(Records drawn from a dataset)
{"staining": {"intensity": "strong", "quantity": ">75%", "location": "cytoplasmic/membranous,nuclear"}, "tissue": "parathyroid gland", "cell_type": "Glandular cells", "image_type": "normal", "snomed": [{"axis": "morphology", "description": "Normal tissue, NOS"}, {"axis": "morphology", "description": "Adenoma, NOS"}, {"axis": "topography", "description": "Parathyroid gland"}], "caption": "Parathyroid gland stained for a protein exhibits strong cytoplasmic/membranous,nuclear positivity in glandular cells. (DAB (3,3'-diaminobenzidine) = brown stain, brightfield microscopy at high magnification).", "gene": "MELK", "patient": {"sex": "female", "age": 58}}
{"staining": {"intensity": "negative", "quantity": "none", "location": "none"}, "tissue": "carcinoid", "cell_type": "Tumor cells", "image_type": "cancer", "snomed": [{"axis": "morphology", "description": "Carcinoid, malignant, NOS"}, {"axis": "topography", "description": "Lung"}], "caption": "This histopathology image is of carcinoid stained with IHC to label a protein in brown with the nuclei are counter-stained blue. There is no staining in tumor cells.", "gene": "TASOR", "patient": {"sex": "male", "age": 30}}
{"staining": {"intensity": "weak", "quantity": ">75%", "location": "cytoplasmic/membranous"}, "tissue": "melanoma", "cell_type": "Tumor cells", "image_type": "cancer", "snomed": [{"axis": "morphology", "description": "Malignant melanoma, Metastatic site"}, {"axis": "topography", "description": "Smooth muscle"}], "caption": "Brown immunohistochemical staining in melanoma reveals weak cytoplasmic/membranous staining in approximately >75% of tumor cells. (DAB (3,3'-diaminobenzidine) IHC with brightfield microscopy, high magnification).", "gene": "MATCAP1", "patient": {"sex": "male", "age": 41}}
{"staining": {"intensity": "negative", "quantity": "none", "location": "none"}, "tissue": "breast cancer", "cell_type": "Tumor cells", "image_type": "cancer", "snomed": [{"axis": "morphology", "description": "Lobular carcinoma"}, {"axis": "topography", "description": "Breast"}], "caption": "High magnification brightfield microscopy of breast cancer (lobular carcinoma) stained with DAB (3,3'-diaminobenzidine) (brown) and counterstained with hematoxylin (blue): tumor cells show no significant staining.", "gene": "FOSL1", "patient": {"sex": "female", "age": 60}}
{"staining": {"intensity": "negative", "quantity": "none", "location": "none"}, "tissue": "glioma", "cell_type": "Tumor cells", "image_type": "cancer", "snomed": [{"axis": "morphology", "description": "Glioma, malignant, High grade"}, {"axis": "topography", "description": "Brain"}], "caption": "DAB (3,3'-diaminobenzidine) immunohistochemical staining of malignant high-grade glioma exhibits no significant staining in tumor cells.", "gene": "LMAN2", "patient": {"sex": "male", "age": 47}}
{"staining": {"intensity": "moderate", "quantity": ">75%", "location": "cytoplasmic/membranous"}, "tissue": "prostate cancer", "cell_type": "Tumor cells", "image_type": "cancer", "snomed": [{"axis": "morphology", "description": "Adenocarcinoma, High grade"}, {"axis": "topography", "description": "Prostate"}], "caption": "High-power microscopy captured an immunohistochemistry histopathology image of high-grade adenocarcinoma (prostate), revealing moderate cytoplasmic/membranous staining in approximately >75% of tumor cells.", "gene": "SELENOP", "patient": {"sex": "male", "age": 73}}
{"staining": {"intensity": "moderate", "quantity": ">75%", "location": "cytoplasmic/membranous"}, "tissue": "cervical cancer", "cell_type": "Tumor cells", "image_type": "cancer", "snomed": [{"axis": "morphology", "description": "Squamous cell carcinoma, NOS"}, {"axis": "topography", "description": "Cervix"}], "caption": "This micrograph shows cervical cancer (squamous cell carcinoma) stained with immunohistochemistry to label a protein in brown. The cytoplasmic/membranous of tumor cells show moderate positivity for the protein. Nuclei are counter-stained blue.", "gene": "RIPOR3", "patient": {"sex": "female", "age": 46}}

## EXERCISE BRIEF
Take the data above and return it exactly.

## OUTPUT FOR THIS TASK
{"staining": {"intensity": "strong", "quantity": ">75%", "location": "cytoplasmic/membranous,nuclear"}, "tissue": "parathyroid gland", "cell_type": "Glandular cells", "image_type": "normal", "snomed": [{"axis": "morphology", "description": "Normal tissue, NOS"}, {"axis": "morphology", "description": "Adenoma, NOS"}, {"axis": "topography", "description": "Parathyroid gland"}], "caption": "Parathyroid gland stained for a protein exhibits strong cytoplasmic/membranous,nuclear positivity in glandular cells. (DAB (3,3'-diaminobenzidine) = brown stain, brightfield microscopy at high magnification).", "gene": "MELK", "patient": {"sex": "female", "age": 58}}
{"staining": {"intensity": "negative", "quantity": "none", "location": "none"}, "tissue": "carcinoid", "cell_type": "Tumor cells", "image_type": "cancer", "snomed": [{"axis": "morphology", "description": "Carcinoid, malignant, NOS"}, {"axis": "topography", "description": "Lung"}], "caption": "This histopathology image is of carcinoid stained with IHC to label a protein in brown with the nuclei are counter-stained blue. There is no staining in tumor cells.", "gene": "TASOR", "patient": {"sex": "male", "age": 30}}
{"staining": {"intensity": "weak", "quantity": ">75%", "location": "cytoplasmic/membranous"}, "tissue": "melanoma", "cell_type": "Tumor cells", "image_type": "cancer", "snomed": [{"axis": "morphology", "description": "Malignant melanoma, Metastatic site"}, {"axis": "topography", "description": "Smooth muscle"}], "caption": "Brown immunohistochemical staining in melanoma reveals weak cytoplasmic/membranous staining in approximately >75% of tumor cells. (DAB (3,3'-diaminobenzidine) IHC with brightfield microscopy, high magnification).", "gene": "MATCAP1", "patient": {"sex": "male", "age": 41}}
{"staining": {"intensity": "negative", "quantity": "none", "location": "none"}, "tissue": "breast cancer", "cell_type": "Tumor cells", "image_type": "cancer", "snomed": [{"axis": "morphology", "description": "Lobular carcinoma"}, {"axis": "topography", "description": "Breast"}], "caption": "High magnification brightfield microscopy of breast cancer (lobular carcinoma) stained with DAB (3,3'-diaminobenzidine) (brown) and counterstained with hematoxylin (blue): tumor cells show no significant staining.", "gene": "FOSL1", "patient": {"sex": "female", "age": 60}}
{"staining": {"intensity": "negative", "quantity": "none", "location": "none"}, "tissue": "glioma", "cell_type": "Tumor cells", "image_type": "cancer", "snomed": [{"axis": "morphology", "description": "Glioma, malignant, High grade"}, {"axis": "topography", "description": "Brain"}], "caption": "DAB (3,3'-diaminobenzidine) immunohistochemical staining of malignant high-grade glioma exhibits no significant staining in tumor cells.", "gene": "LMAN2", "patient": {"sex": "male", "age": 47}}
{"staining": {"intensity": "moderate", "quantity": ">75%", "location": "cytoplasmic/membranous"}, "tissue": "prostate cancer", "cell_type": "Tumor cells", "image_type": "cancer", "snomed": [{"axis": "morphology", "description": "Adenocarcinoma, High grade"}, {"axis": "topography", "description": "Prostate"}], "caption": "High-power microscopy captured an immunohistochemistry histopathology image of high-grade adenocarcinoma (prostate), revealing moderate cytoplasmic/membranous staining in approximately >75% of tumor cells.", "gene": "SELENOP", "patient": {"sex": "male", "age": 73}}
{"staining": {"intensity": "moderate", "quantity": ">75%", "location": "cytoplasmic/membranous"}, "tissue": "cervical cancer", "cell_type": "Tumor cells", "image_type": "cancer", "snomed": [{"axis": "morphology", "description": "Squamous cell carcinoma, NOS"}, {"axis": "topography", "description": "Cervix"}], "caption": "This micrograph shows cervical cancer (squamous cell carcinoma) stained with immunohistochemistry to label a protein in brown. The cytoplasmic/membranous of tumor cells show moderate positivity for the protein. Nuclei are counter-stained blue.", "gene": "RIPOR3", "patient": {"sex": "female", "age": 46}}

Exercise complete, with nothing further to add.